1964 veröffentlichte Ruth Harrison in England ein Buch mit dem Titel „Tiermaschinen“,
in dem sie die Massentierhaltung in landwirtschaftlichen Betrieben kritisiert, die
ein natürliches Verhalten der Tiere verhindert und sie leiden lässt. Dieser Appell
an das menschliche Gewissen veranlasste die britische Regierung 1965 den Brambell-Ausschuss
unter der Leitung von Professor Rogers Brambell einzusetzen. Dieser von einer Expertengruppe
unterstützte Ausschuss wandte den wissenschaftlichen Begriff des „Wohlbefindens“
auf die Gefühle und das Verhalten von Tieren an. Die Definition des Wohlbefindens
von Tieren wurde ab 1992 anerkannt, und es wurden die „fünf Grundfreiheiten der
Tiere“ festgelegt:
- Freisein von Hunger, Durst
- Freisein von Unbehagen
- Freisein von Angst und Leiden
- Freisein von Schmerzen, Verletzungen und Krankheiten
- Freisein zum Ausleben normaler Verhaltensweisen
In den vergangenen Jahrzehnten hat die Sorge um das Wohlergehen von Tieren im Allgemeinen
merklich zugenommen, vor allem in den letzten 10 Jahren, seitdem diese Grundfreiheiten
auch für Hunde und Katzen gelten.
Wir müssen diese fünf Grundfreiheiten zunächst einmal verstehen, bevor wir sie anwenden
können – zusammen mit vielen anderen Prinzipien, die noch fehlen, wie dem sozialen
Kontakt sowohl zu Menschen als auch zu anderen Hunden, Zwinger, die den Hunden ausreichenden
Platz bieten anstelle von winzigen Ausläufen etc.

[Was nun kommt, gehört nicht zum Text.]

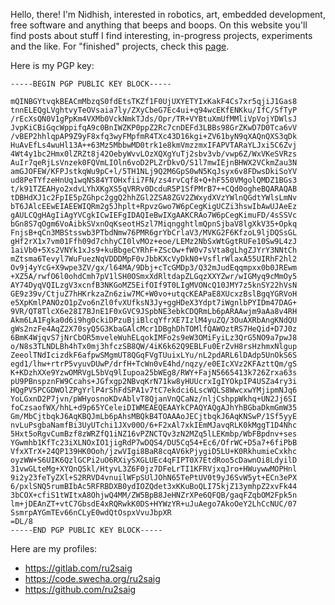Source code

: #+BEGIN_COMMENT
.. title: About
.. slug: about
.. date: 2023-07-03 15:13:32 UTC+05:30
.. tags: 
.. category: 
.. link: 
.. description: 
.. type: text

#+END_COMMENT

Hello, there! I'm Nidhish, interested in robotics, art, embedded development, free software and anything that beeps and boops. On this website you'll find posts about stuff I find interesting, in-progress projects, experiments and the like. For "finished" projects, check this [[https://ru2saig.github.io/projects/][page]]. 

Here is my PGP key:
#+BEGIN_SRC
-----BEGIN PGP PUBLIC KEY BLOCK-----

mQINBGYtvqkBEACmMbzqS0fdEtsTKZf1F0UjUXYETYIxKakF4Cs7xr5qjiJ1Gas8
tnnELEQgLVghtvyTeOVsaia7ly/ZXyCbeG7Ec4ui+q94wcEKfENKku/IfC/SfTyP
/rEcXsQN0V1gPpKm4VXMb0VckNmkTJds/Opr/TR+VYBtuXmUfMMliVpVojYDWlsJ
JvpKiCBiGqcWppifqA9c0BnIWZKP0ppZ2Rc7cnDEFd3LBBs98GrZKwD7D0Tca6vV
/vBEP2hhlqpAP9Z9yF8xfq3wyFMpfmR4TXc43D16kgi+ZV61byN9qXAQnQXS3qDk
HuAvEfLs4wuHl13A++63Mz5MbbwMD0trk1e8kmVmzzmxIFAPVTARaYLJxi5C6Zvj
4Wt4y1bc2Hmx0lZRZt8j42OebyWvvLOzXQXgYuTj2sbv3vb/vwp6Z/WxVKeSVRzs
AuIr7qeRjLsVnzek0FQVmLIOln6voD2PLZrDkvO/S1l7mwIEjnBHWX2VCkmZau3N
amGJOFEW/KFPJstkqWu9pC+l/5TH1NLj9Q2M6GpS0wN5KqJsyx6v8FDwsDkiSoYV
ud8PeTYfzeHnUq1wqNS84YTOHxfii7FN/zs4rvCqf8+Q+hF550VMgolQMDZ1BGs3
t/k91TZEAHyo2xdvLYhXKgXS5qVRRv0DcduR5P1SfPMrB7++CQd0ogheBQARAQAB
tDBHdXJ1c2FpIE5pZGhpc2ggQ2hhZGl2ZSA8ZGV2ZWxydXVzYWlnQGdtYWlsLmNv
bT6JAlcEEwEIAEEWIQRm2g5Jhplt+RpvzGwo7W6pCegKigUCZi3hswIbAwUJAeEz
gAULCQgHAgIiAgYVCgkICwIEFgIDAQIeBwIXgAAKCRAo7W6pCegKimuFD/4sSSVc
bGn8S7qOgm6VoAibkSVxnOqKseotHSzl7MiqngghtlmQpnSjbaV8lgXkV35+Opkq
FnjsB+qCn3MBStsswb3PTbdNmw76PMR6grYbCrlaV3/MVKG2F6KfzoL9ljDQSsGL
gHf2rX1x7vm01Ffh09d7chhyCI0lvMOz+eoe/LEMz2NbSxWtGgtRUFe10Sw9L4zJ
1aiVb0+5Xs2VNYk1xJs9+kuBbgeCYRhF+ZScOw+fW0v7sVta8gLhgZJYrY3NNtCh
mZtsma6Tevyl7WuFuezNqVDDDMpF0vJbbKXcVyDkN0+VsflrWlaxA55UIRhF2hl2
Ov9j4yYcG+X9wpe3ZV/gx/l64MA/9Dbj+cTcGMDp3/Q32mJudEqqmpxx0b0JREwm
+XZ5A/rwfO6l0ohdCmh7pV1lSH0OSmxXdRltdapZLGqzXXYZwr/wIGMyq9cMmOy5
AY74DyqVQILzgV3xcnfB3NKGoMZ5EifOIf9T0LIgMVONcQ10JMY7z5knSY22hVsN
GE9z39v/CtjuZ7hHKrkzaZn6ziw7MC+W0vo+utqcKEAPaE8XUcxzBslBgqYGRVoH
e5XpKmlPANOzO1pZvo6nZl0fvXUfksN3Jy+ggHDeX3Ydpt7iWgnlbPYIDm47DAG+
9VR/QT8TlcX6e28I7BJnE1F0xGVC9JSpbNE3ebkCDQRmLb6pARAAwjm9aAa8v4RH
Akm6LA1Fgka0d6i9hg0ckiDPzuBjiBlcqYfrXE7IzlM4yuZQ/3OuAXRbAngKNdQU
gWs2nzFe4AqZ2X70syQ5G3KbaGAlcMcr1DBghDhTOMlfQAWOztRS7HeQid+D7J0z
6BmK4WjqvS7jNrCbOR5mveleWuhELqokIMFo2s9eW3OMiFyiLz3QrG5NO9a7pwJ8
o/N8s3TLNDLBh4hTx0mj3hfczSB8QW/4iK6k62Q9EBLFu0ErZvH8rsHzhmxNlgup
ZeeolTNdIcizdkF6afpwSMgmUT8QGqFVgTUuixLYu/nL2pdARL6lDAdp5UnOkS6S
egd1/lhw+rtrP5vyuvDUwP/drfH+TcWn0vE4hd/nqzy/e0EIcXVz2KFAzttQm/gS
K+KDzhXXe9YzwOMRVgL5bVq9lIupoa25bWEg8/RWY+FajN5665413k726Zrxa63s
pU9PBnspznFW9Ccahs+JGfxgp2NBvqKrN71kw8yHUUcrxIgIYOkpIP4USZa4ry3i
HQgPV5PCGDWOlZPgYrlP4rShFdSPA1v7tC7ekdci6LscWQLS8WwcxwYMjipmNJq6
YoLGxnD2P7jvn/pWHyosnoKDvAblvT8QjanVnQCaNz/nljCshppWkhq+UN2Jj6SI
foCzsaofWX/hhL+d9p65YCeleiDIWMEAEQEAAYkCPAQYAQgAJhYhBGbaDkmGmW35
Gm/MbCjtbqkJ6AqKBQJmLb6pAhsMBQkB4TOAAAoJECjtbqkJ6AqKNSwP/1Sf5yyE
nvLuPsgbaNamfBi3UyUTchi1JXv00O/6+F2xAl7xkIEmMJavqRLK0kMggT1D4Nhc
5Hxt5oRgvCumBzf8zWRZfQ1iNZ16vPZNCTQv3zN2MZq5lLEKmbp/WbFBpdnv+ses
YGwmhb1KfTc23iXLNOxIO1jigRdP7wDQS4/DU5Cq54+Ec6/OfrWC+D5a7+6fiPbB
VfxXTrX+24QP139HK0Ooh/jzwVIgi8BaR8cqAV6kPjygiD5LU+K0RkhumieCxkhc
oyzWW+S6UIK6QzlGCPi2uO6RXiySXGLUEc4qFIPT0X7EtdRoo5cDawnOi8LdyilD
31vwGLteMg+XYQnQSkl/HtyvL3Z6F0jz7DFeLrTI1KFRVjxqJro+HWuywwMOPHnl
9i2y23feTyZXl+S2RRVD4vnuilWFpSUlJOhN65TePtUV0t9yJ6SvW5yt+ECn3ePX
6/pxlSNQ5rumBIbAc5RFRBDXB0ydIOZQdet3xKKuBoQLI75kjZ13ymhpZ2xvFk44
3bCOX+cfiS1tWItxA8OhjwQ4MM/ZW5BpB8JeHNZrXPe6QFQB/gaqFZqbOM2Fpk5n
lm+jDEAnZT+vtC7GbsdE4xRQRwkK0DS+HYWzYR+uJuAego7AkoOeY2LhCcNUC/07
SsmrpAYGmTEv66nCLyE0wdQtOspxVvuJbpXR
=DL/8
-----END PGP PUBLIC KEY BLOCK-----
#+END_SRC

Here are my profiles:
- https://gitlab.com/ru2saig
- https://code.swecha.org/ru2saig
- https://github.com/ru2saig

Die FCI fördert weltweit alle Aktivitäten mit dem Hund und sportliche Disziplinen,
die für den Hund förderlich sind. Daher gehören Fragen nach Gesundheit, Charakter
und Verhalten zu den wichtigsten Themen für die Hunde selbst und für ihre Rassestandards.

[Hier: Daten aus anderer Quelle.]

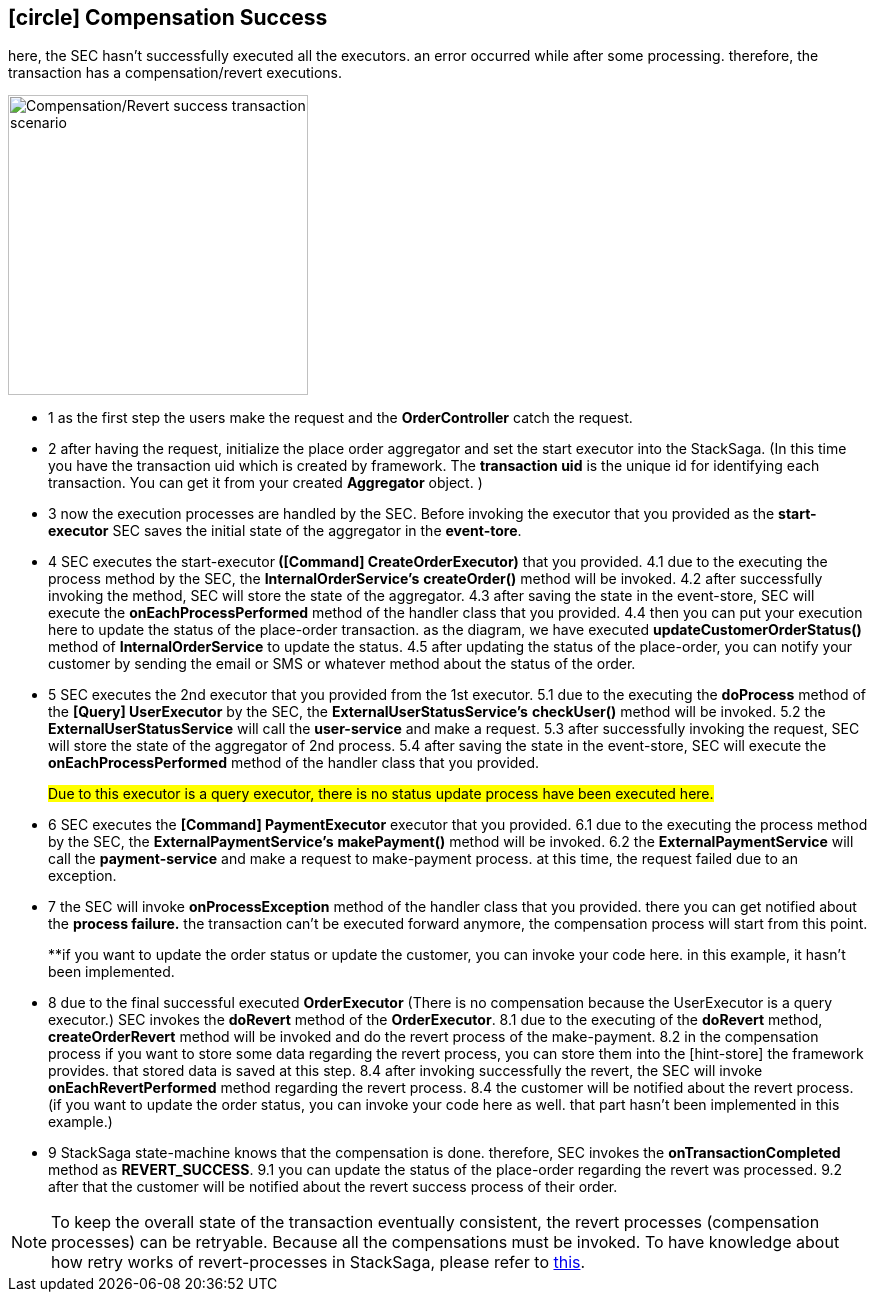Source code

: == icon:circle[role=yellow,1x] Compensation Success [[revert_success_transaction_scenario]]

here, the SEC hasn't successfully executed all the executors. an error occurred while after some processing. therefore, the transaction has a compensation/revert executions.

image::Architecture-Stacksaga-revert-success-transaction-scenario.drawio.svg[alt="Compensation/Revert success transaction scenario",height=300]


* pass:[<span class="rounded-number">1</span>] as the first step the users make the request and the *OrderController* catch the request.
* pass:[<span class="rounded-number">2</span>] after having the request, initialize the place order aggregator and set the start executor into the StackSaga.
(In this time you have the transaction uid which is created by framework.
The *transaction uid* is the unique id for identifying each transaction.
You can get it from your created *Aggregator* object.
)
* pass:[<span class="rounded-number">3</span>] now the execution processes are handled by the SEC.
Before invoking the executor that you provided as the *start-executor* SEC saves the initial state of the aggregator in the *event-tore*.
* pass:[<span class="rounded-number">4</span>] SEC executes the start-executor** ([Command] CreateOrderExecutor)** that you provided. pass:[<span class="rounded-number">4.1</span>] due to the executing the process method by the SEC, the *InternalOrderService's* *createOrder()* method will be invoked. pass:[<span class="rounded-number">4.2</span>] after successfully invoking the method, SEC will store the state of the aggregator. pass:[<span class="rounded-number">4.3</span>] after saving the state in the event-store, SEC will execute the *onEachProcessPerformed* method of the handler class that you provided. pass:[<span class="rounded-number">4.4</span>] then you can put your execution here to update the status of the place-order transaction. as the diagram, we have executed *updateCustomerOrderStatus()* method of *InternalOrderService* to update the status. pass:[<span class="rounded-number">4.5</span>] after updating the status of the place-order, you can notify your customer by sending the email or SMS or whatever method about the status of the order.
* pass:[<span class="rounded-number">5</span>] SEC executes the 2nd executor that you provided from the 1st executor. pass:[<span class="rounded-number">5.1</span>] due to the executing the *doProcess* method of the *[Query] UserExecutor* by the SEC, the *ExternalUserStatusService's* *checkUser()* method will be invoked. pass:[<span class="rounded-number">5.2</span>] the *ExternalUserStatusService* will call the *user-service* and make a request. pass:[<span class="rounded-number">5.3</span>] after successfully invoking the request, SEC will store the state of the aggregator of 2nd process. pass:[<span class="rounded-number">5.4</span>] after saving the state in the event-store, SEC will execute the *onEachProcessPerformed* method of the handler class that you provided.
+
#Due to this executor is a query executor, there is no status update process have been executed here.#

* pass:[<span class="rounded-number">6</span>] SEC executes the *[Command] PaymentExecutor* executor that you provided. pass:[<span class="rounded-number">6.1</span>] due to the executing the process method by the SEC, the *ExternalPaymentService's* *makePayment()* method will be invoked. pass:[<span class="rounded-number">6.2</span>] the *ExternalPaymentService* will call the *payment-service* and make a request to make-payment process. at this time, the request failed due to an exception.
* pass:[<span class="rounded-number">7</span>] the SEC will invoke *onProcessException* method of the handler class that you provided. there you can get notified about the *process failure.* the transaction can't be executed forward anymore, the compensation process will start from this point.
+
**if you want to update the order status or update the customer, you can invoke your code here. in this example, it hasn't been implemented.
* pass:[<span class="rounded-number">8</span>] due to the final successful executed *OrderExecutor* (There is no compensation because the UserExecutor is a query executor.) SEC invokes the *doRevert* method of the *OrderExecutor*. pass:[<span class="rounded-number">8.1</span>] due to the executing of the *doRevert* method, *createOrderRevert* method will be invoked and do the revert process of the make-payment. pass:[<span class="rounded-number">8.2</span>] in the compensation process if you want to store some data regarding the revert process, you can store them into the [hint-store] the framework provides. that stored data is saved at this step. pass:[<span class="rounded-number">8.4</span>] after invoking successfully the revert, the SEC will invoke *onEachRevertPerformed* method regarding the revert process. pass:[<span class="rounded-number">8.4</span>] the customer will be notified about the revert process. (if you want to update the order status, you can invoke your code here as well. that part hasn't been implemented in this example.)
* pass:[<span class="rounded-number">9</span>] StackSaga state-machine knows that the compensation is done. therefore, SEC invokes the *onTransactionCompleted* method as *REVERT_SUCCESS*. pass:[<span class="rounded-number">9.1</span>] you can update the status of the place-order regarding the revert was processed. pass:[<span class="rounded-number">9.2</span>] after that the customer will be notified about the revert success process of their order.

NOTE: To keep the overall state of the transaction eventually consistent, the revert processes (compensation processes) can be retryable.
Because all the compensations must be invoked.
To have knowledge about how retry works of revert-processes in StackSaga, please refer to https://mafei-dev.github.io/stacksaga-doc/architecture/1.0/topics/retryable-exception-vs-non-retryable-exception.html#how-retry-works-in-the-revert-process[this].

In den aktuellen Standards heißt es darum auch:
FEHLER: Jede Abweichung von den vorgenannten Punkten muss als Fehler angesehen
werden, dessen Bewertung in genauem Verhältnis zum Grad der Abweichung stehen sollte
und dessen Einfluss auf die Gesundheit und das Wohlbefinden des Hundes zu beachten
ist. Hunde, die deutlich physische Abnormalitäten oder Verhaltensstörungen aufweisen,
müssen disqualifiziert werden
An anderer Stelle heißt es: Zur Zucht sollen ausschließlich funktional und klinisch
gesunde, rassetypische Hunde verwendet werden.
Dies ist jedoch noch nicht ausreichend: Wir brauchen die Unterstützung und den Einsatz
aller guten Züchter, Aussteller, Hundeführer, wissenschaftlicher Einrichtungen und
Vereine, um die Leute zu schulen, Richtlinien festzulegen und deren Einhaltung sicherzustellen.
Darüber hinaus müssen die nationalen Hundeverbände die Zuchtzwinger regelmäßig überprüfen,
die Zwinger empfehlen, die sich für das Wohlbefinden der Hunde einsetzen und sich
von den Züchtern abgrenzen, die dagegen verstoßen.